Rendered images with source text

===

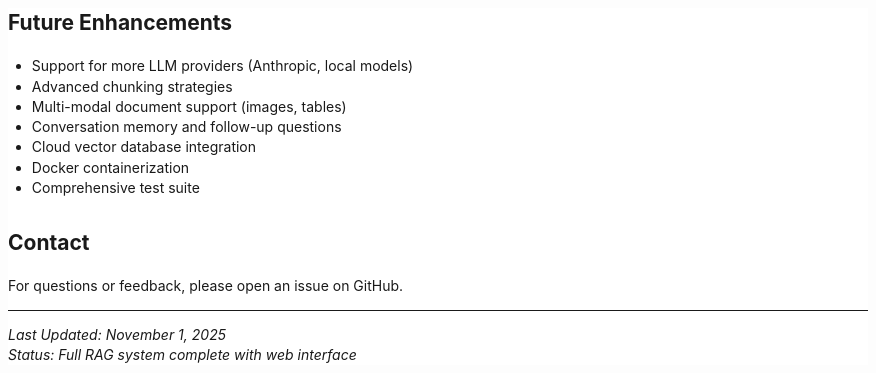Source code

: ## Future Enhancements

- Support for more LLM providers (Anthropic, local models)
- Advanced chunking strategies
- Multi-modal document support (images, tables)
- Conversation memory and follow-up questions
- Cloud vector database integration
- Docker containerization
- Comprehensive test suite

## Contact

For questions or feedback, please open an issue on GitHub.

---

*Last Updated: November 1, 2025*  
*Status: Full RAG system complete with web interface*
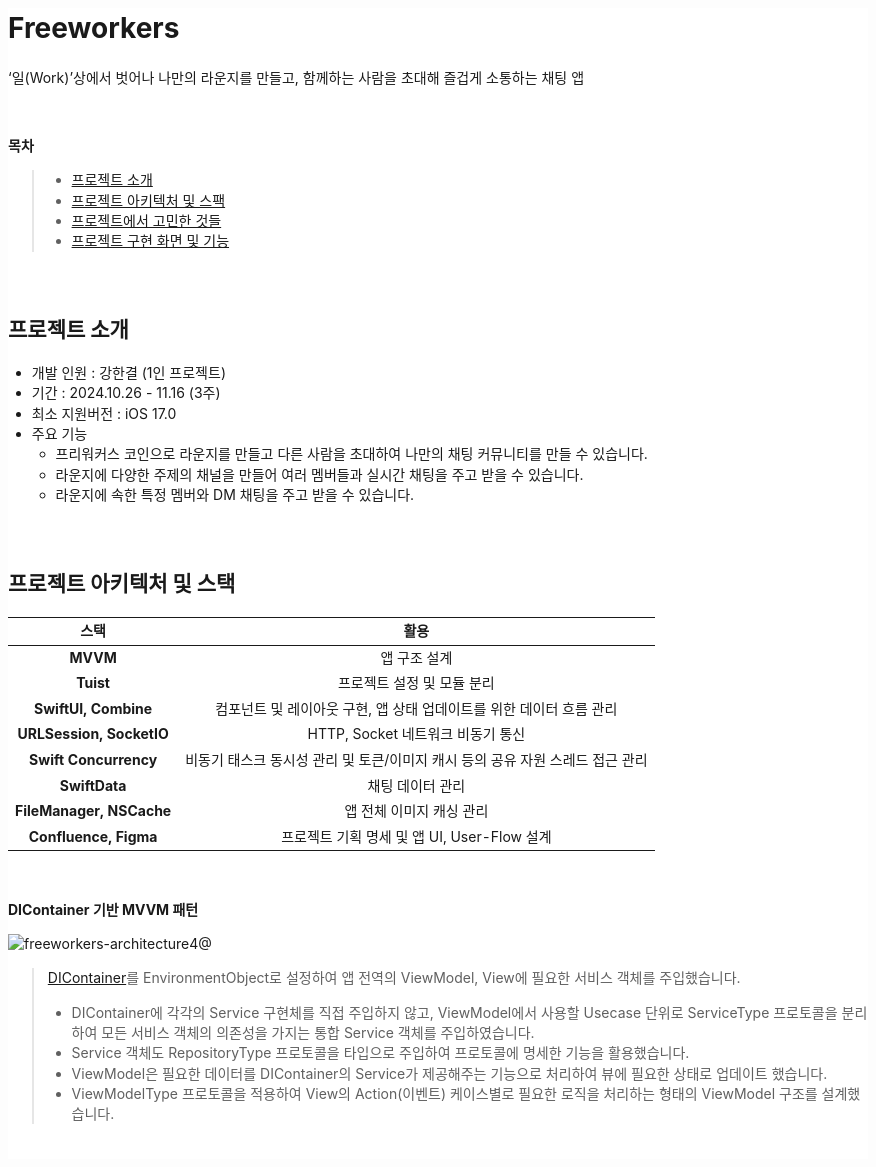 # Freeworkers

‘일(Work)’상에서 벗어나 나만의 라운지를 만들고, 함께하는 사람을 초대해 즐겁게 소통하는 채팅 앱

<br />

**목차** <br />
> - [프로젝트 소개](#-프로젝트-소개)
> - [프로젝트 아키텍처 및 스팩](#-프로젝트-아키텍처-및-스팩)
> - [프로젝트에서 고민한 것들](#-프로젝트에서-고민한-것들)
> - [프로젝트 구현 화면 및 기능](#프로젝트-구현-화면-및-기능)

<br />

## 프로젝트 소개

- 개발 인원  :  강한결 (1인 프로젝트)
- 기간  :  2024.10.26 - 11.16 (3주)
- 최소 지원버전  :  iOS 17.0
- 주요 기능
    - 프리워커스 코인으로 라운지를 만들고 다른 사람을 초대하여 나만의 채팅 커뮤니티를 만들 수 있습니다.
    - 라운지에 다양한 주제의 채널을 만들어 여러 멤버들과 실시간 채팅을 주고 받을 수 있습니다.
    - 라운지에 속한 특정 멤버와 DM 채팅을 주고 받을 수 있습니다.

<br />

## 프로젝트 아키텍처 및 스택

| 스택 | 활용 |
|:-:|:-:|
| **MVVM** | 앱 구조 설계 |
| **Tuist** | 프로젝트 설정 및 모듈 분리 |
| **SwiftUI, Combine** | 컴포넌트 및 레이아웃 구현, 앱 상태 업데이트를 위한 데이터 흐름 관리|
| **URLSession, SocketIO** | HTTP, Socket 네트워크 비동기 통신 |
| **Swift Concurrency** | 비동기 태스크 동시성 관리 및 토큰/이미지 캐시 등의 공유 자원 스레드 접근 관리 |
| **SwiftData** | 채팅 데이터 관리 |
| **FileManager, NSCache** | 앱 전체 이미지 캐싱 관리 |
| **Confluence, Figma** | 프로젝트 기획 명세 및 앱 UI, User-Flow 설계 |
<br />

**DIContainer 기반 MVVM 패턴**

![freeworkers-architecture4@](https://github.com/user-attachments/assets/a765957b-9ada-4fbb-9aee-53f95bb1e23c)

> [DIContainer](https://github.com/hankyeol-dev/freeworkers/blob/main/Freeworkers/App/Sources/Dependencies/DIContainer.swift)를 EnvironmentObject로 설정하여 앱 전역의 ViewModel, View에 필요한 서비스 객체를 주입했습니다.
>   - DIContainer에 각각의 Service 구현체를 직접 주입하지 않고, ViewModel에서 사용할 Usecase 단위로 ServiceType 프로토콜을 분리하여 모든 서비스 객체의 의존성을 가지는 통합 Service 객체를 주입하였습니다.
>   - Service 객체도 RepositoryType 프로토콜을 타입으로 주입하여 프로토콜에 명세한 기능을 활용했습니다.
>   - ViewModel은 필요한 데이터를 DIContainer의 Service가 제공해주는 기능으로 처리하여 뷰에 필요한 상태로 업데이트 했습니다.
> - ViewModelType 프로토콜을 적용하여 View의 Action(이벤트) 케이스별로 필요한 로직을 처리하는 형태의 ViewModel 구조를 설계했습니다.
<br />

===

WHAT TO WORK ON:
Since the pictures don't belong in the copy, copy only the rest of the entries above exactly.

PROBLEM SOLUTION:
Source code

: ## Future Enhancements

- Support for more LLM providers (Anthropic, local models)
- Advanced chunking strategies
- Multi-modal document support (images, tables)
- Conversation memory and follow-up questions
- Cloud vector database integration
- Docker containerization
- Comprehensive test suite

## Contact

For questions or feedback, please open an issue on GitHub.

---

*Last Updated: November 1, 2025*  
*Status: Full RAG system complete with web interface*
 # Freeworkers

‘일(Work)’상에서 벗어나 나만의 라운지를 만들고, 함께하는 사람을 초대해 즐겁게 소통하는 채팅 앱

<br />

**목차** <br />
> - [프로젝트 소개](#-프로젝트-소개)
> - [프로젝트 아키텍처 및 스팩](#-프로젝트-아키텍처-및-스팩)
> - [프로젝트에서 고민한 것들](#-프로젝트에서-고민한-것들)
> - [프로젝트 구현 화면 및 기능](#프로젝트-구현-화면-및-기능)

<br />

## 프로젝트 소개

- 개발 인원  :  강한결 (1인 프로젝트)
- 기간  :  2024.10.26 - 11.16 (3주)
- 최소 지원버전  :  iOS 17.0
- 주요 기능
    - 프리워커스 코인으로 라운지를 만들고 다른 사람을 초대하여 나만의 채팅 커뮤니티를 만들 수 있습니다.
    - 라운지에 다양한 주제의 채널을 만들어 여러 멤버들과 실시간 채팅을 주고 받을 수 있습니다.
    - 라운지에 속한 특정 멤버와 DM 채팅을 주고 받을 수 있습니다.

<br />

## 프로젝트 아키텍처 및 스택

| 스택 | 활용 |
|:-:|:-:|
| **MVVM** | 앱 구조 설계 |
| **Tuist** | 프로젝트 설정 및 모듈 분리 |
| **SwiftUI, Combine** | 컴포넌트 및 레이아웃 구현, 앱 상태 업데이트를 위한 데이터 흐름 관리|
| **URLSession, SocketIO** | HTTP, Socket 네트워크 비동기 통신 |
| **Swift Concurrency** | 비동기 태스크 동시성 관리 및 토큰/이미지 캐시 등의 공유 자원 스레드 접근 관리 |
| **SwiftData** | 채팅 데이터 관리 |
| **FileManager, NSCache** | 앱 전체 이미지 캐싱 관리 |
| **Confluence, Figma** | 프로젝트 기획 명세 및 앱 UI, User-Flow 설계 |
<br />

**DIContainer 기반 MVVM 패턴**

![freeworkers-architecture4@](https://github.com/user-attachments/assets/a765957b-9ada-4fbb-9aee-53f95bb1e23c)

> [DIContainer](https://github.com/hankyeol-dev/freeworkers/blob/main/Freeworkers/App/Sources/Dependencies/DIContainer.swift)를 EnvironmentObject로 설정하여 앱 전역의 ViewModel, View에 필요한 서비스 객체를 주입했습니다.
>   - DIContainer에 각각의 Service 구현체를 직접 주입하지 않고, ViewModel에서 사용할 Usecase 단위로 ServiceType 프로토콜을 분리하여 모든 서비스 객체의 의존성을 가지는 통합 Service 객체를 주입하였습니다.
>   - Service 객체도 RepositoryType 프로토콜을 타입으로 주입하여 프로토콜에 명세한 기능을 활용했습니다.
>   - ViewModel은 필요한 데이터를 DIContainer의 Service가 제공해주는 기능으로 처리하여 뷰에 필요한 상태로 업데이트 했습니다.
> - ViewModelType 프로토콜을 적용하여 View의 Action(이벤트) 케이스별로 필요한 로직을 처리하는 형태의 ViewModel 구조를 설계했습니다.
<br />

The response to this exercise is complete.